(DOCUMENT EXTRACT):
After its performance on graduation festival Gemaakt, the Theaterkrant wrote the following about our work:

The set is intimate. The audience sits at a ninety-degree angle around the small playing field, where there’s a few stacks of books and some white cloths accentuate the height of the room. The staging is pragmatic. For nearly an hour, Nikki Deras, playing with great conviction, stands on one of the stacks of books.

What follows is a swirling dialogue between “the girl” and De Gouges (played functionally restrained by Anneliese Billen), in which we look deep into the soul of the main character. She not only struggles with her identity, but also has major life questions. We scroll through her childhood and her sharp judgments of other women, to end up in the many doubts that play out in her mind. Carefully chosen sound and music effectively support atmosphere and emotion. The timing of the acting is razor-sharp. Humor and poignancy alternate, and between acts we also get a touch of unwritten history. From De Gouges’ feminine point of view, of course. What a layered, interwoven work – and so funny too! Skillfully Thoden van Velzen mounts some more contemporary elements in her piece, in which every word is weighed – also in a political sense.


Olympe was performed as my graduation piece at Toneelacademie Maastricht during Festival Gemaakt. The performance was complemented by the lecture Citoyenne, or the 18 grams that remained, about the life of the Gouges, which was also held at the festival.

(INFORMATION SUPPLIED):
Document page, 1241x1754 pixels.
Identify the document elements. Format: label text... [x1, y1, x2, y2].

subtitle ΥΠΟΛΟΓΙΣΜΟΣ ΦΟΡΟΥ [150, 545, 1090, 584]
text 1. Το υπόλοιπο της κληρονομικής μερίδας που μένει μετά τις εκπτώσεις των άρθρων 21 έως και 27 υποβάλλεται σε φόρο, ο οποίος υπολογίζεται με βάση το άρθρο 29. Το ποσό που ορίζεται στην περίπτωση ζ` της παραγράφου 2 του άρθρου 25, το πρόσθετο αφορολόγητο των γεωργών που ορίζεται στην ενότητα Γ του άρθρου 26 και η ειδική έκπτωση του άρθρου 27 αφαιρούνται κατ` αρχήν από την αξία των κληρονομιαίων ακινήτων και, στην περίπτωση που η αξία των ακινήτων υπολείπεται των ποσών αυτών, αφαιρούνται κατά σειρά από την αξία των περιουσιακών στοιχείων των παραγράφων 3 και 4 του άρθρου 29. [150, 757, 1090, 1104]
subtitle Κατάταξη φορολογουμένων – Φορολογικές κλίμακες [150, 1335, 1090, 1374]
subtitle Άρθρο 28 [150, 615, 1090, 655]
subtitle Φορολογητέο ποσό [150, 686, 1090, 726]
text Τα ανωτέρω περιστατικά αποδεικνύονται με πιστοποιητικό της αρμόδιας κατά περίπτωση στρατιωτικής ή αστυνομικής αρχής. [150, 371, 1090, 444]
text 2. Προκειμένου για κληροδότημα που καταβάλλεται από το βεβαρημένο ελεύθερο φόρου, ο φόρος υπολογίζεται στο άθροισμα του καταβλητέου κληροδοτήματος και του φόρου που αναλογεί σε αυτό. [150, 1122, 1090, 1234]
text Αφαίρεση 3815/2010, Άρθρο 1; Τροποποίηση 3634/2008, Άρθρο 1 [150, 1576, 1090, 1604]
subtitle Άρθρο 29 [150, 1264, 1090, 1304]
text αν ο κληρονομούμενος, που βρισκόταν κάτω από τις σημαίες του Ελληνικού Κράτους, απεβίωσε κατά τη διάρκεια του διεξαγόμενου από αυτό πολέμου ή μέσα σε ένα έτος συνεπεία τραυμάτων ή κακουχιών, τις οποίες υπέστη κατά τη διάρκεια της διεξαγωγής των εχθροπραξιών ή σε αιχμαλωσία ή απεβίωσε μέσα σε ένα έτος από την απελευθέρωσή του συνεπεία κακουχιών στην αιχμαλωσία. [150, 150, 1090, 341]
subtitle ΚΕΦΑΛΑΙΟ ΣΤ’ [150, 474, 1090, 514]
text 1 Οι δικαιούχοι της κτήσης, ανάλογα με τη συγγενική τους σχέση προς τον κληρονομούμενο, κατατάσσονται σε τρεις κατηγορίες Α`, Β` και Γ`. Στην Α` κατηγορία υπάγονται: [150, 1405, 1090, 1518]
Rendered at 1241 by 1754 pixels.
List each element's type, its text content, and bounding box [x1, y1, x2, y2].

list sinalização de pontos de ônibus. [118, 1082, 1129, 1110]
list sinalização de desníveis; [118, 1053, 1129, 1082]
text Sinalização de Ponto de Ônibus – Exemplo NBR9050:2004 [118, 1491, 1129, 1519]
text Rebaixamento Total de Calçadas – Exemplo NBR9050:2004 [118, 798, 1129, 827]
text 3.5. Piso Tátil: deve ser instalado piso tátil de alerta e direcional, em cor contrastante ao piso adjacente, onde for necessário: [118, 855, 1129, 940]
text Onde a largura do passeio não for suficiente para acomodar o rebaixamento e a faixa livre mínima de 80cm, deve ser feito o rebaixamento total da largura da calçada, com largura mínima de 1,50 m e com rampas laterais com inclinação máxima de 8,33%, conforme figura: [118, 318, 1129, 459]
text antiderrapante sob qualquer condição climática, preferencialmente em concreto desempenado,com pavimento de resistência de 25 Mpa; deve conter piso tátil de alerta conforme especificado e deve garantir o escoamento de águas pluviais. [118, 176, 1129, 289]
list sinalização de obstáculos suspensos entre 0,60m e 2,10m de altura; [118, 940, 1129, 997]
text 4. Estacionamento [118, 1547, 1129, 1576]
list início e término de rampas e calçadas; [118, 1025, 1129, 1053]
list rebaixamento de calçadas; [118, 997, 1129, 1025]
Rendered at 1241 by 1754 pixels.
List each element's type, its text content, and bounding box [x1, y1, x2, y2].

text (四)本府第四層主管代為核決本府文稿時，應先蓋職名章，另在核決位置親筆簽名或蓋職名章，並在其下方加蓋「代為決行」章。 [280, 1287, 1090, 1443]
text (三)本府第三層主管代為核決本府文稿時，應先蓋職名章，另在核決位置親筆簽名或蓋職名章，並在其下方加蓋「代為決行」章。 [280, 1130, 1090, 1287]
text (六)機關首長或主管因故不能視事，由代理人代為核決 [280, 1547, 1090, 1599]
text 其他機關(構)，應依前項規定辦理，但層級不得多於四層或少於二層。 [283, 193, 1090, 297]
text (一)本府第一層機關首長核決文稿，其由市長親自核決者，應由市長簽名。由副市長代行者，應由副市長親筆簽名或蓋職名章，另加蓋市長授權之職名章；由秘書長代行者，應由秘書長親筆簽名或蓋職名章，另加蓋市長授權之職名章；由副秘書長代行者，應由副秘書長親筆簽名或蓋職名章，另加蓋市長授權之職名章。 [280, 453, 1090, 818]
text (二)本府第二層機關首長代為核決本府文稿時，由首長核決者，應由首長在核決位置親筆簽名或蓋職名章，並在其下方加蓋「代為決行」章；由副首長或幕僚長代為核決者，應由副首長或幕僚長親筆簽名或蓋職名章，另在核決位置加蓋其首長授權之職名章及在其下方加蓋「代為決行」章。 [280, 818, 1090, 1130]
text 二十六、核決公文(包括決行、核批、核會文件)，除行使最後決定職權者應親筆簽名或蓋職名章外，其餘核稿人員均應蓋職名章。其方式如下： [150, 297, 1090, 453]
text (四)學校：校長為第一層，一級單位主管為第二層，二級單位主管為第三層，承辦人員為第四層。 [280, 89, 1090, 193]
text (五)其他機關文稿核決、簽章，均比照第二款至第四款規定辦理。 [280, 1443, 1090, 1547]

(WORK INSTRUCTIONS):
**1)** Quote the review from "Olympe was performed" to "at the festival.".
**2)** Print the lines of the rows from the line with "subtitle ΥΠΟΛΟΓΙΣΜΟΣ ΦΟΡΟΥ" to the line with "subtitle Άρθρο 29 [150, 1264, 1090, 1304]", including both of those lines.
The review and the rows come from unrelated sources.

(RESPONSES PER TASK):
**1)**
Olympe was performed as my graduation piece at Toneelacademie Maastricht during Festival Gemaakt. The performance was complemented by the lecture Citoyenne, or the 18 grams that remained, about the life of the Gouges, which was also held at the festival.

**2)**
subtitle ΥΠΟΛΟΓΙΣΜΟΣ ΦΟΡΟΥ [150, 545, 1090, 584]
text 1. Το υπόλοιπο της κληρονομικής μερίδας που μένει μετά τις εκπτώσεις των άρθρων 21 έως και 27 υποβάλλεται σε φόρο, ο οποίος υπολογίζεται με βάση το άρθρο 29. Το ποσό που ορίζεται στην περίπτωση ζ` της παραγράφου 2 του άρθρου 25, το πρόσθετο αφορολόγητο των γεωργών που ορίζεται στην ενότητα Γ του άρθρου 26 και η ειδική έκπτωση του άρθρου 27 αφαιρούνται κατ` αρχήν από την αξία των κληρονομιαίων ακινήτων και, στην περίπτωση που η αξία των ακινήτων υπολείπεται των ποσών αυτών, αφαιρούνται κατά σειρά από την αξία των περιουσιακών στοιχείων των παραγράφων 3 και 4 του άρθρου 29. [150, 757, 1090, 1104]
subtitle Κατάταξη φορολογουμένων – Φορολογικές κλίμακες [150, 1335, 1090, 1374]
subtitle Άρθρο 28 [150, 615, 1090, 655]
subtitle Φορολογητέο ποσό [150, 686, 1090, 726]
text Τα ανωτέρω περιστατικά αποδεικνύονται με πιστοποιητικό της αρμόδιας κατά περίπτωση στρατιωτικής ή αστυνομικής αρχής. [150, 371, 1090, 444]
text 2. Προκειμένου για κληροδότημα που καταβάλλεται από το βεβαρημένο ελεύθερο φόρου, ο φόρος υπολογίζεται στο άθροισμα του καταβλητέου κληροδοτήματος και του φόρου που αναλογεί σε αυτό. [150, 1122, 1090, 1234]
text Αφαίρεση 3815/2010, Άρθρο 1; Τροποποίηση 3634/2008, Άρθρο 1 [150, 1576, 1090, 1604]
subtitle Άρθρο 29 [150, 1264, 1090, 1304]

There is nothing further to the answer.